Friday, January 18, 2008

Limiting the possible data types given for a template class during instantiation

How to limit the data types that can be used for instantiating a template class?

In C++ there is no standard mechanism to limit the data types that a template can be created with. For example,

template < class T>
class ATemplate
{
};

The above class (ATemplate) can be instantiated with any data type. So ‘T’ can be any data type (eg. basic data types, structures and classes). But what if you want to accept only selected data types? For example a template which only supports char, int and double. C++ doesn’t have a standard method to do it. But Microsoft have put some effort in .NET Generics (something like a C++ template) to limit the data types which can be supported. Even though C++ doesn’t support it directly it is possible to get the data types limited in C++ by making a small trick. Let us see an example.

template < class T >
class MyTemplate
{
T m_x;
void AllowThisType( int& obj ){}
void AllowThisType( char& obj ){}
void AllowThisType( double& obj ){}

public:
MyTemplate()
{
T tmp;
AllowThisType( tmp );
}
void SetX( T val )
{
m_x = val;
}

void print()
{
std::cout<< m_x<< std::endl;
}
};

int main()
{
MyTemplate < int > objint;
MyTemplate < char > objchar;
MyTemplate < double > objdouble;
MyTemplate < float > objfloat; //<< Error when you create this
}

How do the above program limit the data types that can be used for creating a template class object?
From the constructor of class MyTemplate an overloaded function AllowThisType is called. This function is having 3 different overloads. An integer reference, character reference and a double reference. So when you make object with int, char or double there is an appropriate AllowThisType method that compiler can find and match. But when you create an object with any other data type compiler cannot find a matching AllowThisType overload and hence the compilation fails. Let us see an example.

MyTemplate < float > objfloat;

When you make an object of MyTemplate with T as float compiler will look for an AllowThisType( float& ). Since we did not write an overload like AllowThisType( float& ) the compilation fails. So it is clear that the data types which can be given are limited here. Whenever an addiditional type needs to be supported a new AllowThisType overload must be added with the newly supporting data type.

Monday, January 14, 2008

Teraflop processors is not far, Are we ready to use it?

The prototype 80-core Polaris processor on a single chip delivered the super computer like performance of a trillion floating-point operations per second (one teraflop) while consuming less than 62 watts – Intel.

It will take less than 10 years from now for a common man to have PC running on a teraflop processor. A prototype of teraflop processor has 80 cores which can be executed in parallel. So to get the most out of 80 cores we need to run 80 threads in parallel. Hence it’s clear that the program must be heavily threaded to make use of all cores.

The question that comes is, “It can deliver up to a Teraflop, but how we are going to get most out of it?”

These are the days when programmers are trying hard to get most out of a quad core or a dual core processor. These processors can give a lot but it is up to the programmer to make use of it.

Threading for parallelism

Most of the programmers used thread only for separating User Interface from the time consuming operations that happens according to the user operation.
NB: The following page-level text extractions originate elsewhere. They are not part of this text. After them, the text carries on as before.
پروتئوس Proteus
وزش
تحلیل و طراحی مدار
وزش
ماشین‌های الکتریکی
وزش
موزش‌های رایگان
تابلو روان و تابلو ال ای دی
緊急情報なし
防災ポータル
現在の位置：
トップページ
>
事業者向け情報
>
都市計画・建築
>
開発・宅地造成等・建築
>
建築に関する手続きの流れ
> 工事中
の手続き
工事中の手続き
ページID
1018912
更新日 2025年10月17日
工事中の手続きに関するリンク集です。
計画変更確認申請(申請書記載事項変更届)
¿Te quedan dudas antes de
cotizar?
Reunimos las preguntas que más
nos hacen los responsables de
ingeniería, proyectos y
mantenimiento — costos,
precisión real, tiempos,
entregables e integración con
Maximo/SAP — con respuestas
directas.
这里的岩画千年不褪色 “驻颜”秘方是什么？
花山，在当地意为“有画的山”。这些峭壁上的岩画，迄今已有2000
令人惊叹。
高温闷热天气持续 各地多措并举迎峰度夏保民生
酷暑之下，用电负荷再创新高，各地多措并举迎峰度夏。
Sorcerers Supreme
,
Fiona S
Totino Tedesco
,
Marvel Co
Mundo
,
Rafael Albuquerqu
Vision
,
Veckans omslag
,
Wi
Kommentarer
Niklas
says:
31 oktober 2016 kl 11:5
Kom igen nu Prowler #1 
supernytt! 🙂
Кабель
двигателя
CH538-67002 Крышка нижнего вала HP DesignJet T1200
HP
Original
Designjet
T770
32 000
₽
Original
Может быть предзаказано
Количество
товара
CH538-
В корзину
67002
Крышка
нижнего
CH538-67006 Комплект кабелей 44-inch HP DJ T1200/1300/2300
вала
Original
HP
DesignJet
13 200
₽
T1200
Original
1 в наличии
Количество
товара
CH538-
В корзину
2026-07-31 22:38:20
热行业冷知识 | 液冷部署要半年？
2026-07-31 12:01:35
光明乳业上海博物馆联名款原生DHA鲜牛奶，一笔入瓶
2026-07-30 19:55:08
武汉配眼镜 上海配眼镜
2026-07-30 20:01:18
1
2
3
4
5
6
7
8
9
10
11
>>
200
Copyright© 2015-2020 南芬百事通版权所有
But those days are gone. Now the thread is not just to do things without blocking the other one. It is all about performance. Threading for performance is the key now.

The hard

Hands full of tools are available which helps to analyze, debug and optimize threads. It’s not hard to detect a synchronization problem or a thread over run. It’s easy these days to debug a chunk of code in different threads. But why all algorithms are not yet threaded? What is the big deal in it? It is discovering parallelism!!! Yea, the hardest ever thing in optimization is finding a parallel way to optimize the most time taking part of the algorithm. Mostly every time if we look the code of an algorithm the most time taking part will be entirely sequential. It will look like something which can never be parallelized. That is where it gets quite tricky. More and more innovation can only do something to get things parallelized. It’s not about parallelizing the code of the algorithm; it’s all about changing the algorithm in a parallel way!